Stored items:
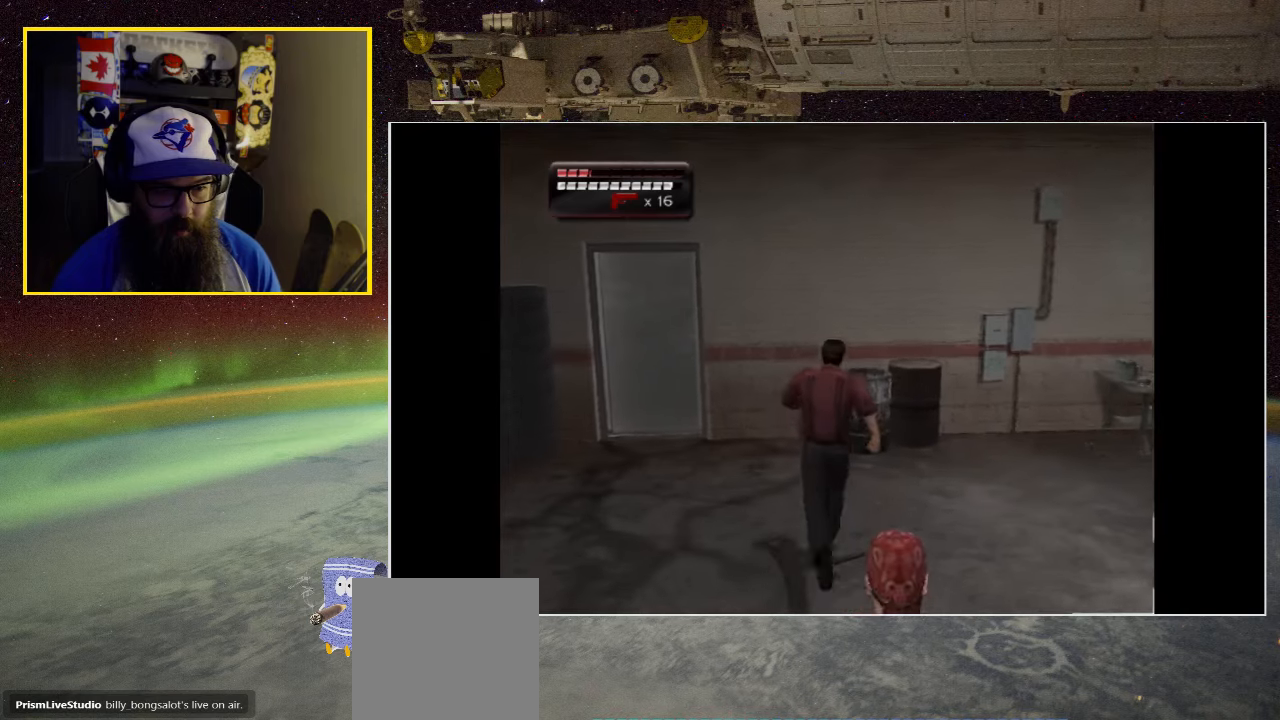
{"buttons": [], "left_stick": "down-right", "right_stick": "center", "events": [[50, "Y", "up"], [383, "left_stick", "down-right"]]}
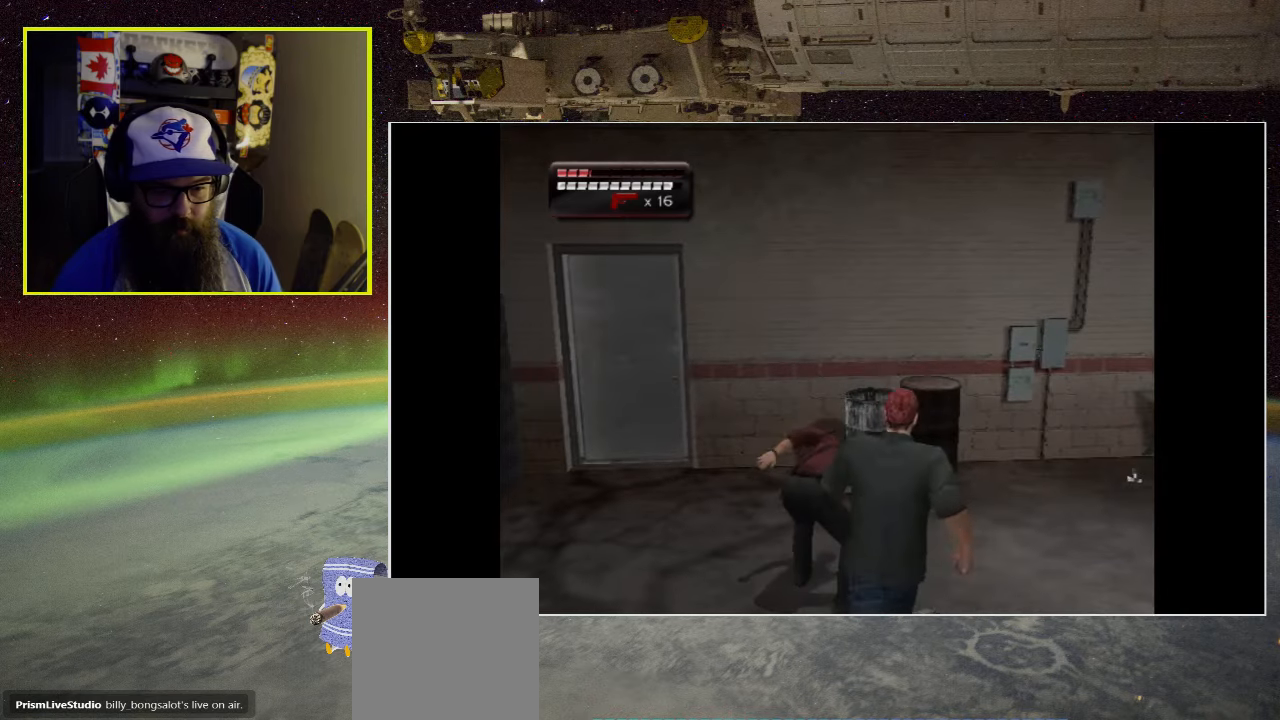
{"buttons": ["A"], "left_stick": "down-right", "right_stick": "center", "events": [[116, "A", "down"], [116, "left_stick", "down"], [216, "A", "up"], [300, "A", "down"], [383, "A", "up"], [383, "left_stick", "down-right"], [483, "A", "down"]]}
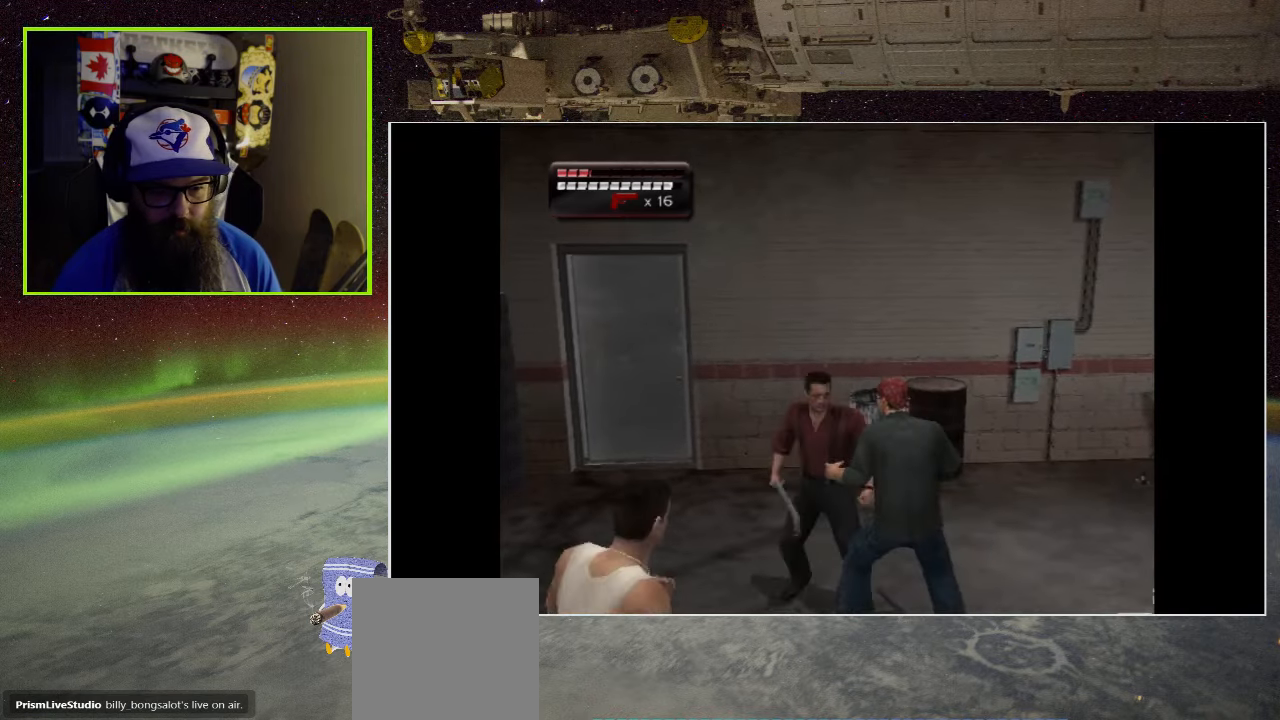
{"buttons": ["A"], "left_stick": "right", "right_stick": "center", "events": [[66, "A", "up"], [150, "A", "down"], [250, "A", "up"], [316, "A", "down"], [416, "A", "up"], [466, "left_stick", "right"], [483, "A", "down"]]}
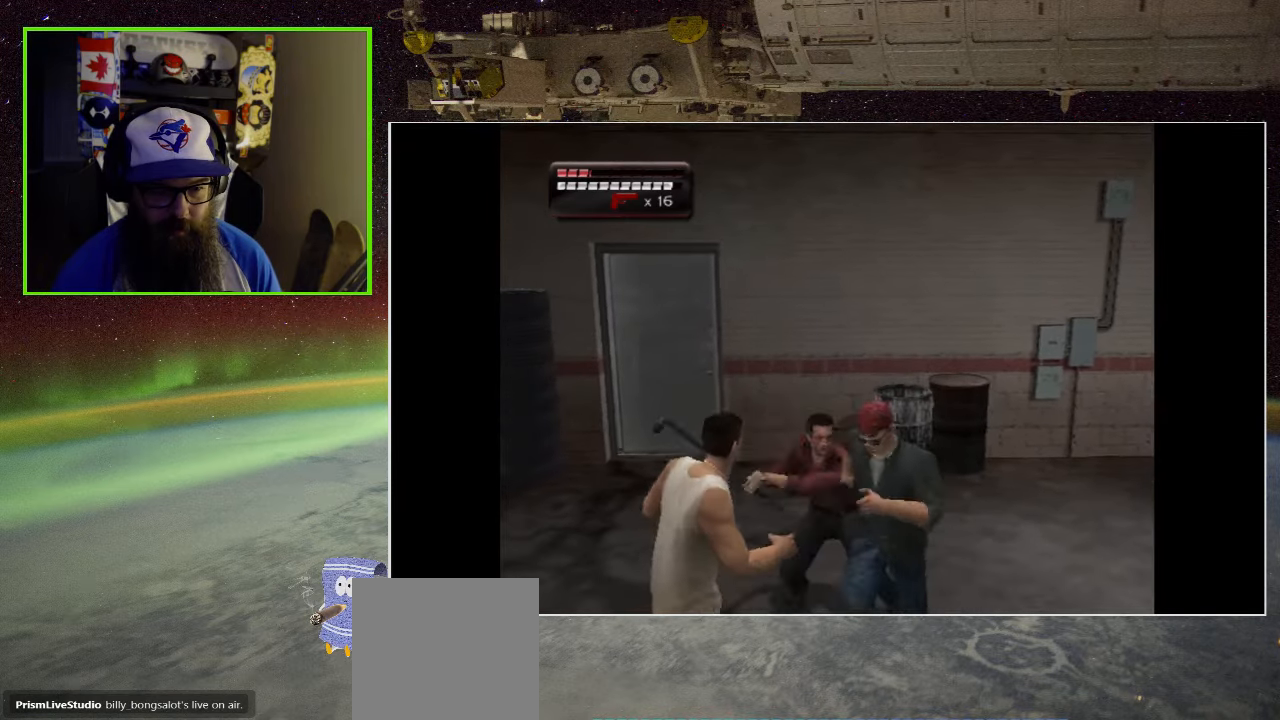
{"buttons": [], "left_stick": "right", "right_stick": "center", "events": [[100, "A", "up"], [166, "A", "down"], [283, "A", "up"], [366, "A", "down"], [466, "A", "up"]]}
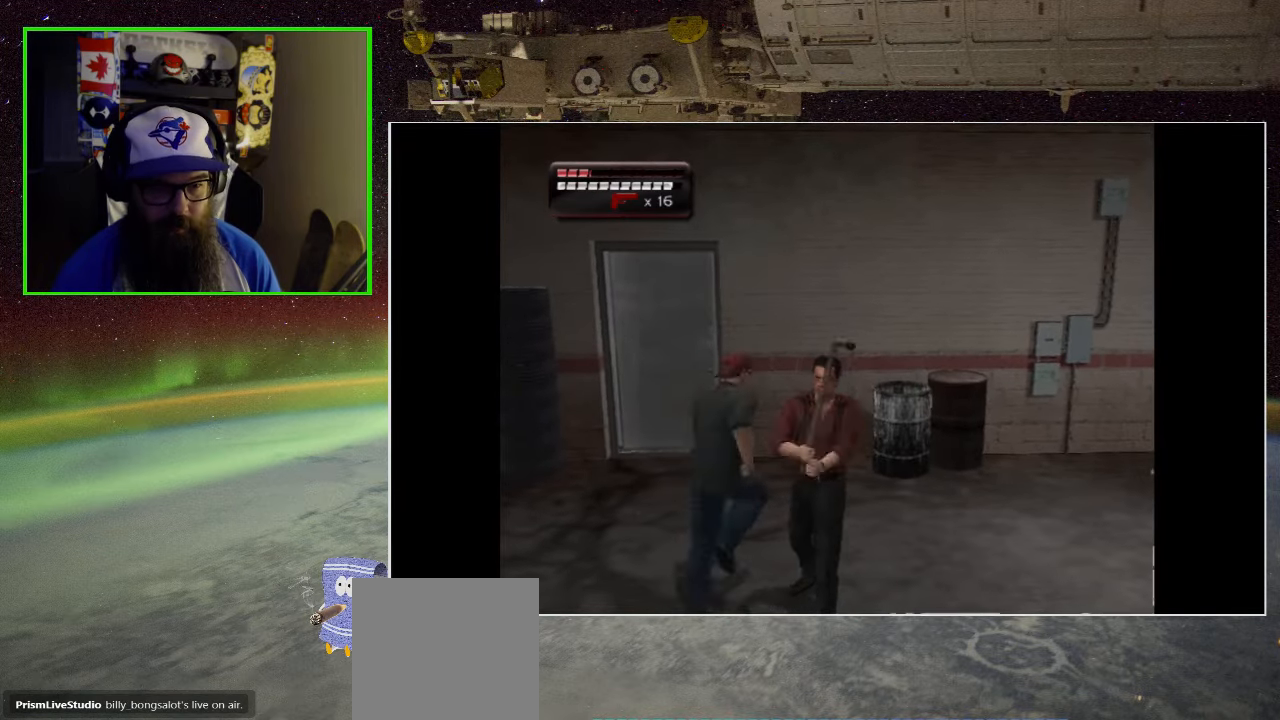
{"buttons": ["A"], "left_stick": "left", "right_stick": "center", "events": [[50, "A", "down"], [83, "left_stick", "down"], [150, "A", "up"], [200, "left_stick", "down-left"], [233, "A", "down"], [350, "A", "up"], [366, "left_stick", "left"], [416, "A", "down"]]}
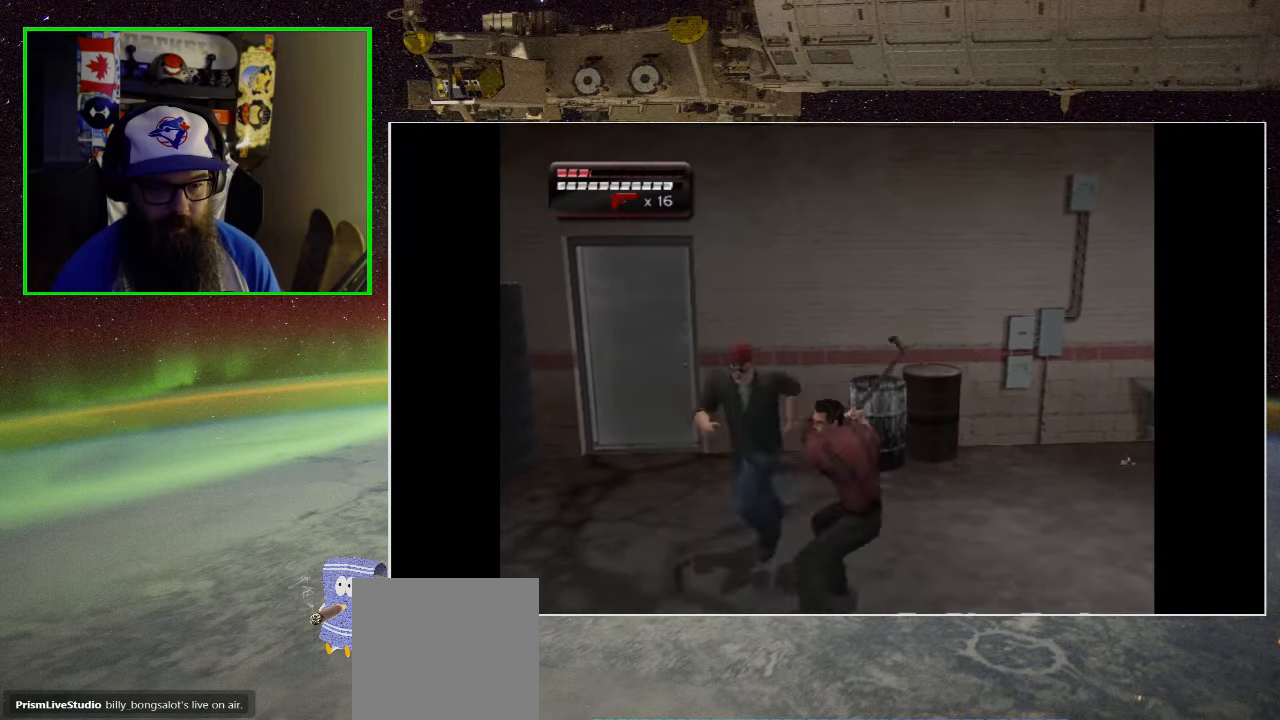
{"buttons": ["A"], "left_stick": "left", "right_stick": "center", "events": [[50, "A", "up"], [100, "left_stick", "up-left"], [116, "A", "down"], [233, "A", "up"], [300, "A", "down"], [433, "A", "up"], [450, "left_stick", "left"], [500, "A", "down"]]}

**EXERCISE DESCRIPTION**
Every entry is to be transcribed exactly, but the pictures are to be left out.

**REPLY TO THE EXERCISE**
{"buttons": [], "left_stick": "down-right", "right_stick": "center", "events": [[50, "Y", "up"], [383, "left_stick", "down-right"]]}
{"buttons": ["A"], "left_stick": "down-right", "right_stick": "center", "events": [[116, "A", "down"], [116, "left_stick", "down"], [216, "A", "up"], [300, "A", "down"], [383, "A", "up"], [383, "left_stick", "down-right"], [483, "A", "down"]]}
{"buttons": ["A"], "left_stick": "right", "right_stick": "center", "events": [[66, "A", "up"], [150, "A", "down"], [250, "A", "up"], [316, "A", "down"], [416, "A", "up"], [466, "left_stick", "right"], [483, "A", "down"]]}
{"buttons": [], "left_stick": "right", "right_stick": "center", "events": [[100, "A", "up"], [166, "A", "down"], [283, "A", "up"], [366, "A", "down"], [466, "A", "up"]]}
{"buttons": ["A"], "left_stick": "left", "right_stick": "center", "events": [[50, "A", "down"], [83, "left_stick", "down"], [150, "A", "up"], [200, "left_stick", "down-left"], [233, "A", "down"], [350, "A", "up"], [366, "left_stick", "left"], [416, "A", "down"]]}
{"buttons": ["A"], "left_stick": "left", "right_stick": "center", "events": [[50, "A", "up"], [100, "left_stick", "up-left"], [116, "A", "down"], [233, "A", "up"], [300, "A", "down"], [433, "A", "up"], [450, "left_stick", "left"], [500, "A", "down"]]}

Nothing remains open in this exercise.